## Task to carry out
The reply should contain every entry exactly as given, with no pictures in it.

Collected data entries:
=-=-=

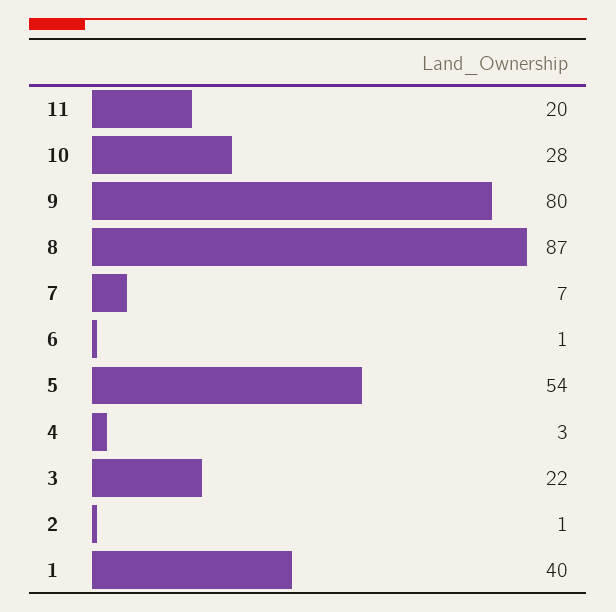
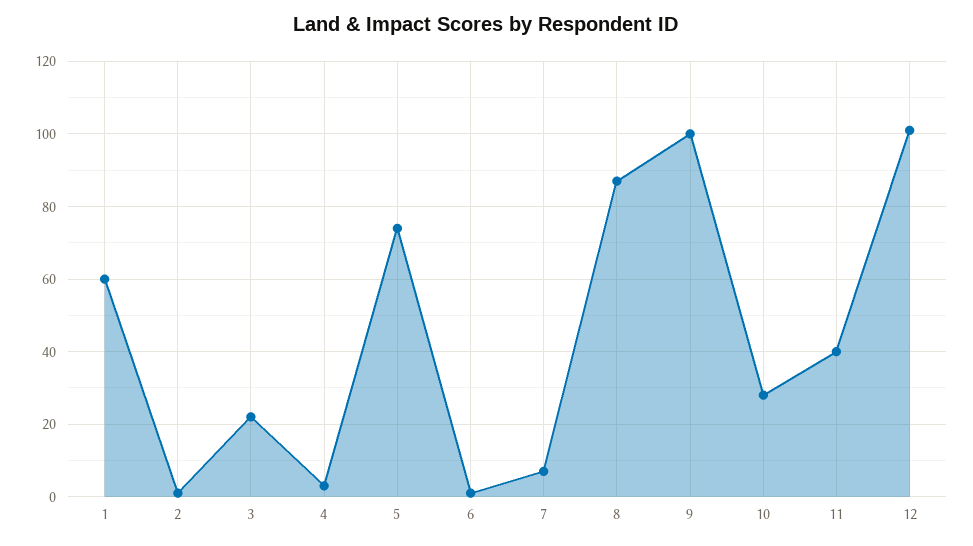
  {
-   "11": 20,
+   "11": 40,
    "10": 28,
-   "9": 80,
+   "9": 100,
    "8": 87,
    "7": 7,
    "6": 1,
-   "5": 54,
+   "5": 75,
    "4": 3,
    "3": 22,
    "2": 1,
-   "1": 40
+   "1": 60,
+   "12": 100
  }

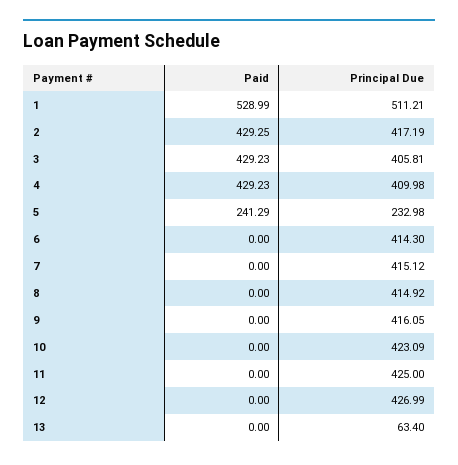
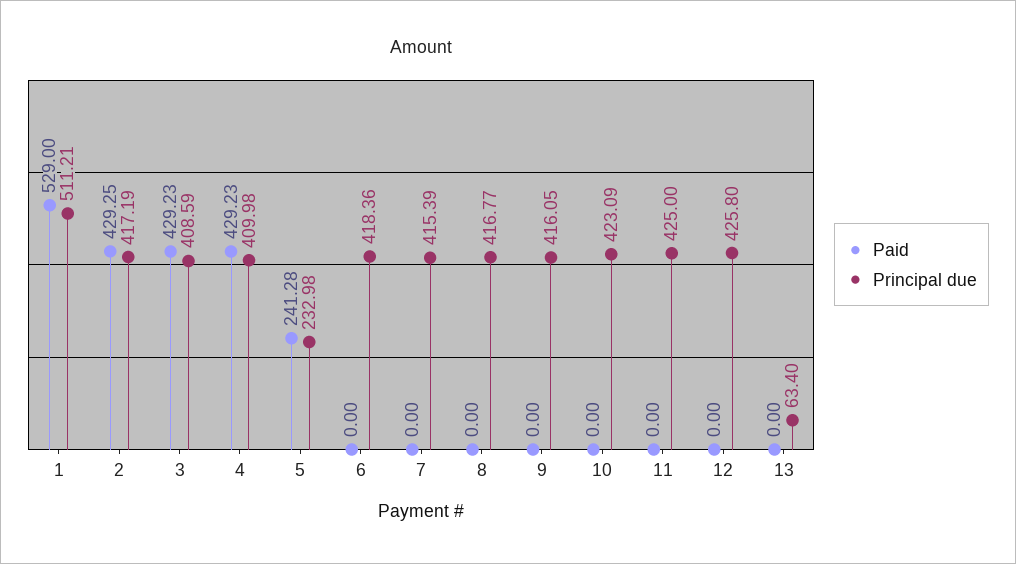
  {
    "Paid": {
-     "1": 528.99,
+     "1": 529,
      "2": 429.25,
      "3": 429.23,
      "4": 429.23,
-     "5": 241.29,
+     "5": 241.28,
      "6": 0,
      "7": 0,
      "8": 0,
      "9": 0,
      "10": 0,
      "11": 0,
      "12": 0,
      "13": 0
    },
    "Principal Due": {
      "1": 511.21,
      "2": 417.19,
-     "3": 405.81,
+     "3": 408.59,
      "4": 409.98,
      "5": 232.98,
-     "6": 414.3,
+     "6": 418.36,
-     "7": 415.12,
+     "7": 415.39,
-     "8": 414.92,
+     "8": 416.77,
      "9": 416.05,
      "10": 423.09,
      "11": 425,
-     "12": 426.99,
+     "12": 425.8,
      "13": 63.4
    }
  }

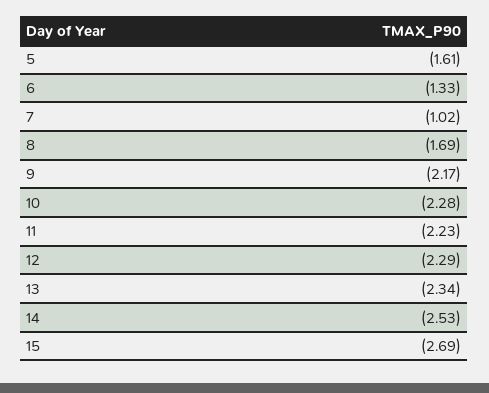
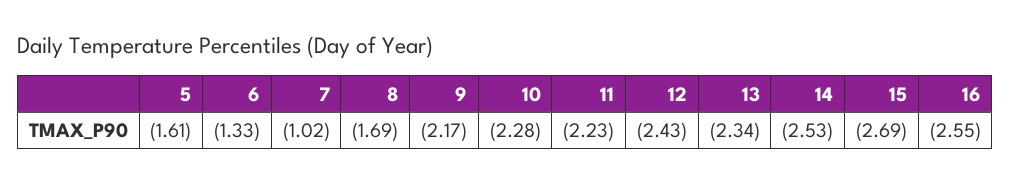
  {
    "5": -1.61,
    "6": -1.33,
    "7": -1.02,
    "8": -1.69,
    "9": -2.17,
    "10": -2.28,
    "11": -2.23,
-   "12": -2.29,
+   "12": -2.43,
    "13": -2.34,
    "14": -2.53,
-   "15": -2.69
+   "15": -2.69,
+   "16": -2.55
  }

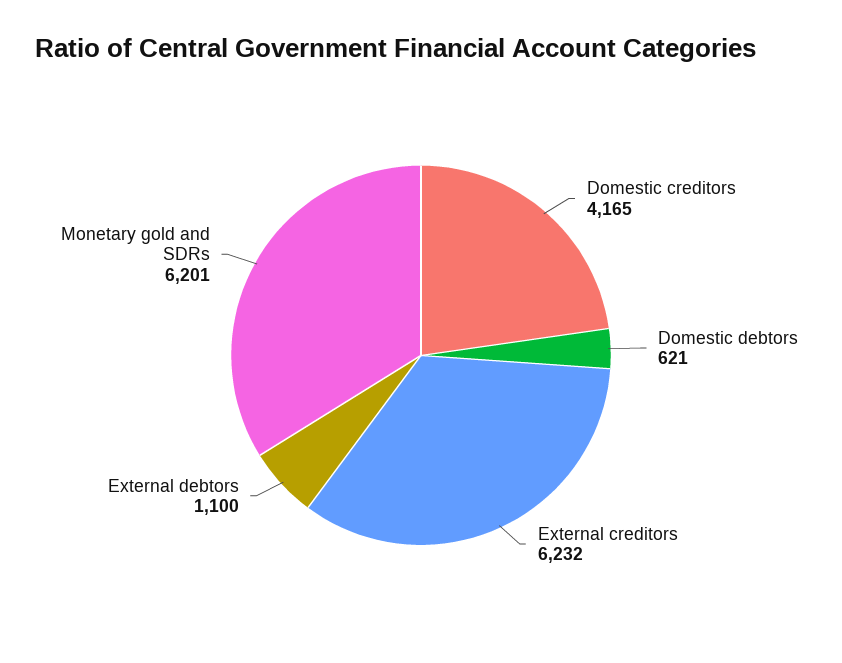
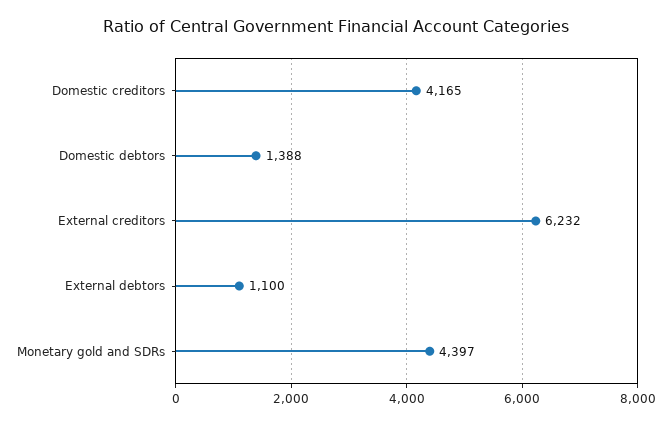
  {
    "Domestic creditors": 4165,
-   "Domestic debtors": 621,
+   "Domestic debtors": 1388,
    "External creditors": 6232,
    "External debtors": 1100,
-   "Monetary gold and SDRs": 6201
+   "Monetary gold and SDRs": 4397
  }

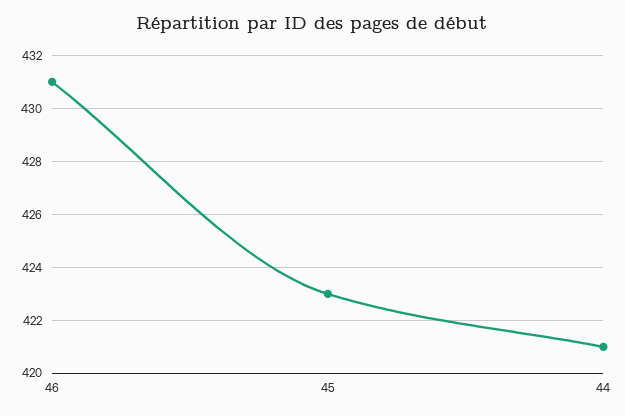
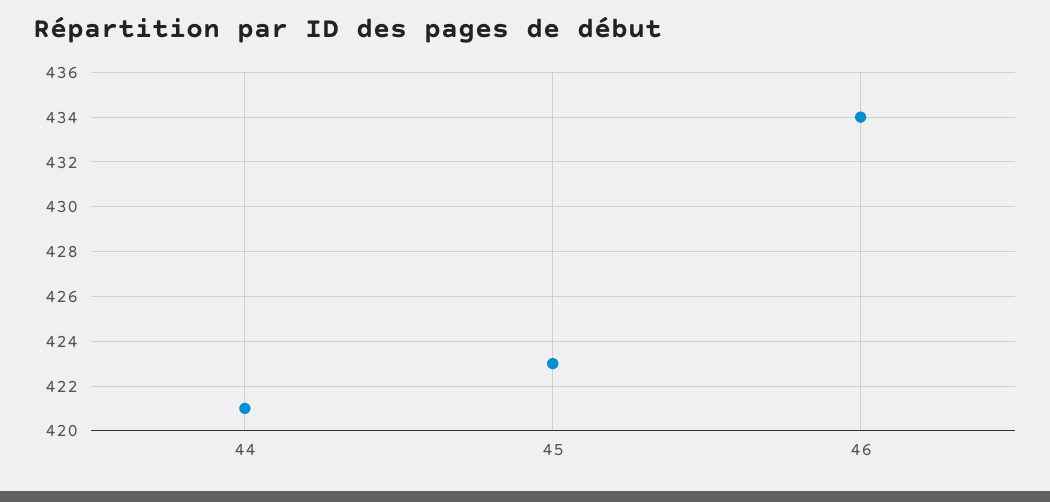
  {
-   "46": 431,
+   "46": 434,
    "45": 423,
    "44": 421
  }

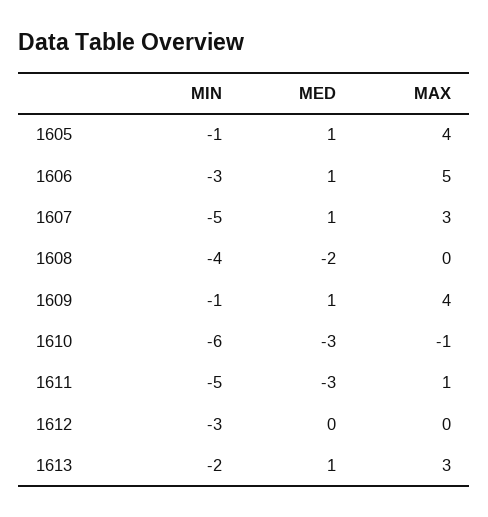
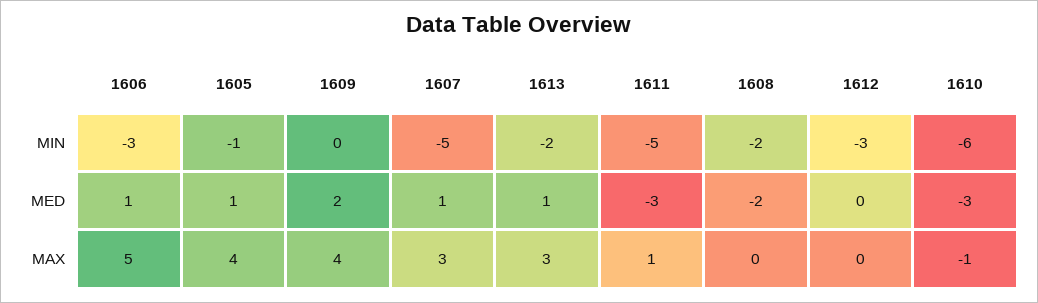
  {
    "MIN": {
      "1605": -1,
      "1606": -3,
      "1607": -5,
-     "1608": -4,
+     "1608": -2,
-     "1609": -1,
+     "1609": 0,
      "1610": -6,
      "1611": -5,
      "1612": -3,
      "1613": -2
    },
    "MED": {
      "1605": 1,
      "1606": 1,
      "1607": 1,
      "1608": -2,
-     "1609": 1,
+     "1609": 2,
      "1610": -3,
      "1611": -3,
      "1612": 0,
      "1613": 1
    },
    "MAX": {
      "1605": 4,
      "1606": 5,
      "1607": 3,
      "1608": 0,
      "1609": 4,
      "1610": -1,
      "1611": 1,
      "1612": 0,
      "1613": 3
    }
  }

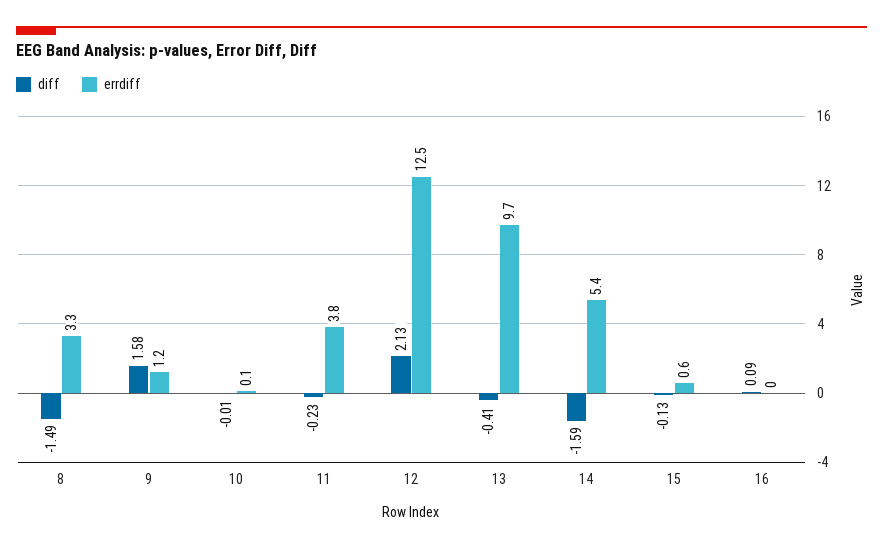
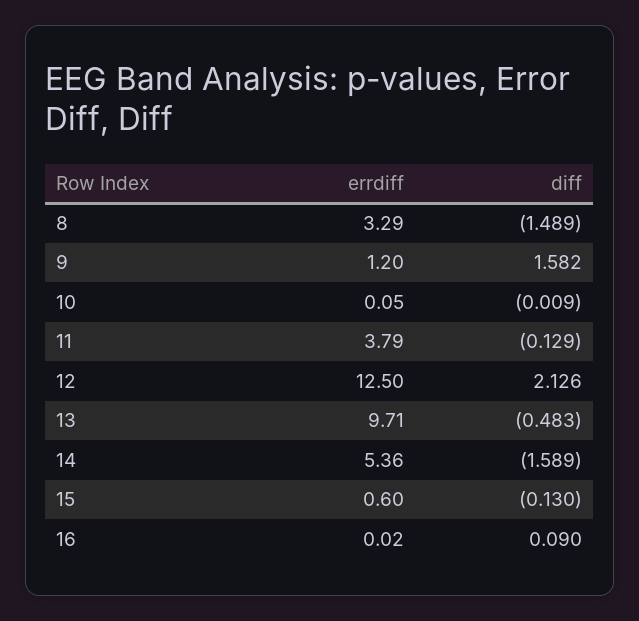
  {
    "diff": {
      "8": -1.489,
      "9": 1.582,
      "10": -0.009,
-     "11": -0.23,
+     "11": -0.129,
      "12": 2.126,
-     "13": -0.41,
+     "13": -0.483,
      "14": -1.589,
      "15": -0.13,
      "16": 0.09
    },
    "errdiff": {
      "8": 3.29,
      "9": 1.2,
      "10": 0.05,
      "11": 3.79,
      "12": 12.5,
      "13": 9.71,
      "14": 5.36,
      "15": 0.6,
      "16": 0.02
    }
  }

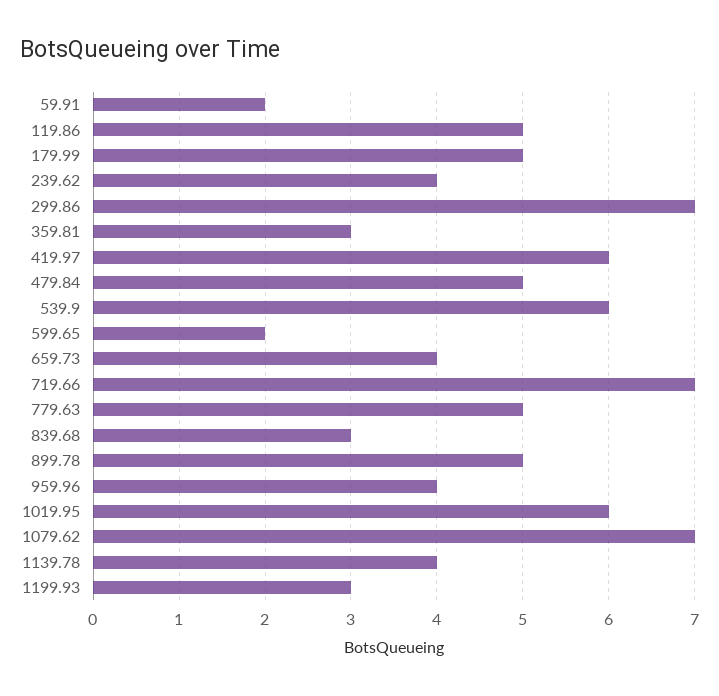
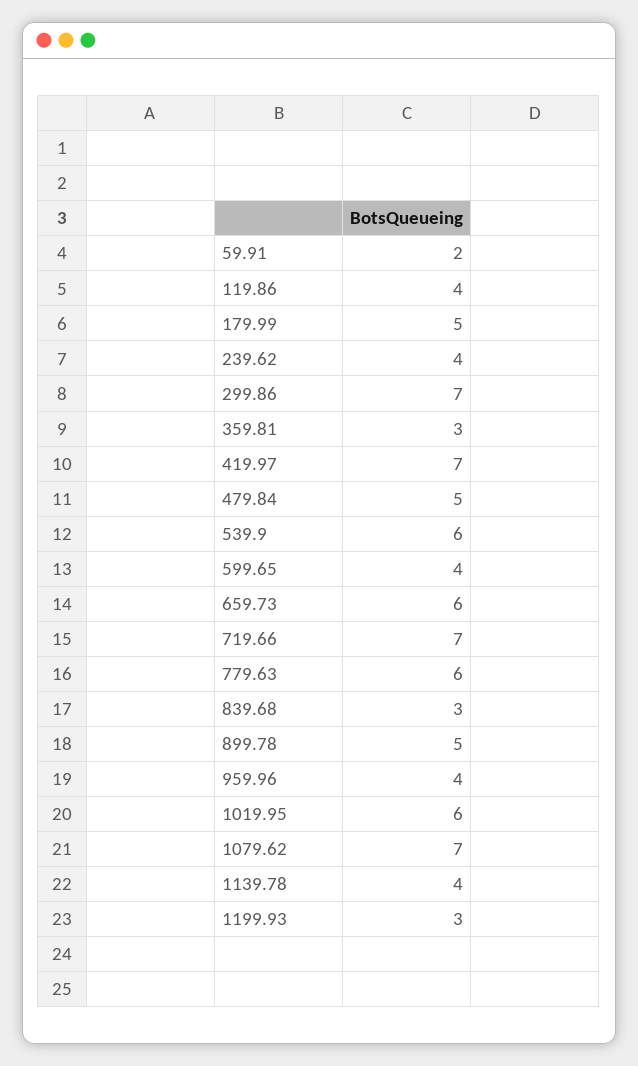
  {
    "59.91": 2,
-   "119.86": 5,
+   "119.86": 4,
    "179.99": 5,
    "239.62": 4,
    "299.86": 7,
    "359.81": 3,
-   "419.97": 6,
+   "419.97": 7,
    "479.84": 5,
    "539.9": 6,
-   "599.65": 2,
+   "599.65": 4,
-   "659.73": 4,
+   "659.73": 6,
    "719.66": 7,
-   "779.63": 5,
+   "779.63": 6,
    "839.68": 3,
    "899.78": 5,
    "959.96": 4,
    "1019.95": 6,
    "1079.62": 7,
    "1139.78": 4,
    "1199.93": 3
  }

=-=-=

## Final answer
  {
-   "11": 20,
+   "11": 40,
    "10": 28,
-   "9": 80,
+   "9": 100,
    "8": 87,
    "7": 7,
    "6": 1,
-   "5": 54,
+   "5": 75,
    "4": 3,
    "3": 22,
    "2": 1,
-   "1": 40
+   "1": 60,
+   "12": 100
  }

  {
    "Paid": {
-     "1": 528.99,
+     "1": 529,
      "2": 429.25,
      "3": 429.23,
      "4": 429.23,
-     "5": 241.29,
+     "5": 241.28,
      "6": 0,
      "7": 0,
      "8": 0,
      "9": 0,
      "10": 0,
      "11": 0,
      "12": 0,
      "13": 0
    },
    "Principal Due": {
      "1": 511.21,
      "2": 417.19,
-     "3": 405.81,
+     "3": 408.59,
      "4": 409.98,
      "5": 232.98,
-     "6": 414.3,
+     "6": 418.36,
-     "7": 415.12,
+     "7": 415.39,
-     "8": 414.92,
+     "8": 416.77,
      "9": 416.05,
      "10": 423.09,
      "11": 425,
-     "12": 426.99,
+     "12": 425.8,
      "13": 63.4
    }
  }

  {
    "5": -1.61,
    "6": -1.33,
    "7": -1.02,
    "8": -1.69,
    "9": -2.17,
    "10": -2.28,
    "11": -2.23,
-   "12": -2.29,
+   "12": -2.43,
    "13": -2.34,
    "14": -2.53,
-   "15": -2.69
+   "15": -2.69,
+   "16": -2.55
  }

  {
    "Domestic creditors": 4165,
-   "Domestic debtors": 621,
+   "Domestic debtors": 1388,
    "External creditors": 6232,
    "External debtors": 1100,
-   "Monetary gold and SDRs": 6201
+   "Monetary gold and SDRs": 4397
  }

  {
-   "46": 431,
+   "46": 434,
    "45": 423,
    "44": 421
  }

  {
    "MIN": {
      "1605": -1,
      "1606": -3,
      "1607": -5,
-     "1608": -4,
+     "1608": -2,
-     "1609": -1,
+     "1609": 0,
      "1610": -6,
      "1611": -5,
      "1612": -3,
      "1613": -2
    },
    "MED": {
      "1605": 1,
      "1606": 1,
      "1607": 1,
      "1608": -2,
-     "1609": 1,
+     "1609": 2,
      "1610": -3,
      "1611": -3,
      "1612": 0,
      "1613": 1
    },
    "MAX": {
      "1605": 4,
      "1606": 5,
      "1607": 3,
      "1608": 0,
      "1609": 4,
      "1610": -1,
      "1611": 1,
      "1612": 0,
      "1613": 3
    }
  }

  {
    "diff": {
      "8": -1.489,
      "9": 1.582,
      "10": -0.009,
-     "11": -0.23,
+     "11": -0.129,
      "12": 2.126,
-     "13": -0.41,
+     "13": -0.483,
      "14": -1.589,
      "15": -0.13,
      "16": 0.09
    },
    "errdiff": {
      "8": 3.29,
      "9": 1.2,
      "10": 0.05,
      "11": 3.79,
      "12": 12.5,
      "13": 9.71,
      "14": 5.36,
      "15": 0.6,
      "16": 0.02
    }
  }

  {
    "59.91": 2,
-   "119.86": 5,
+   "119.86": 4,
    "179.99": 5,
    "239.62": 4,
    "299.86": 7,
    "359.81": 3,
-   "419.97": 6,
+   "419.97": 7,
    "479.84": 5,
    "539.9": 6,
-   "599.65": 2,
+   "599.65": 4,
-   "659.73": 4,
+   "659.73": 6,
    "719.66": 7,
-   "779.63": 5,
+   "779.63": 6,
    "839.68": 3,
    "899.78": 5,
    "959.96": 4,
    "1019.95": 6,
    "1079.62": 7,
    "1139.78": 4,
    "1199.93": 3
  }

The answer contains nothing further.